Dataset entries:
──────
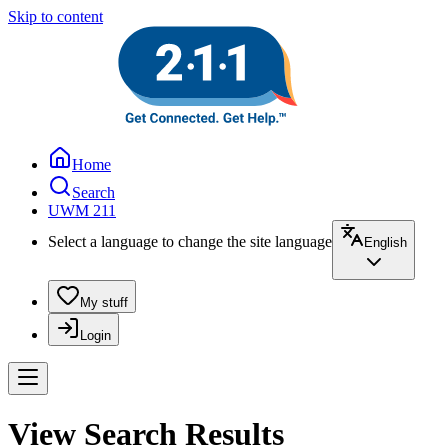
Skip to content
Home
Search
UWM 211
Select a language to change the site language
English
My stuff
Login
View Search Results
──────
**PROBLEM STATEMENT**
All records, pictures excluded: copy them exactly.

**SOLUTION**
Skip to content
Home
Search
UWM 211
Select a language to change the site language
English
My stuff
Login
View Search Results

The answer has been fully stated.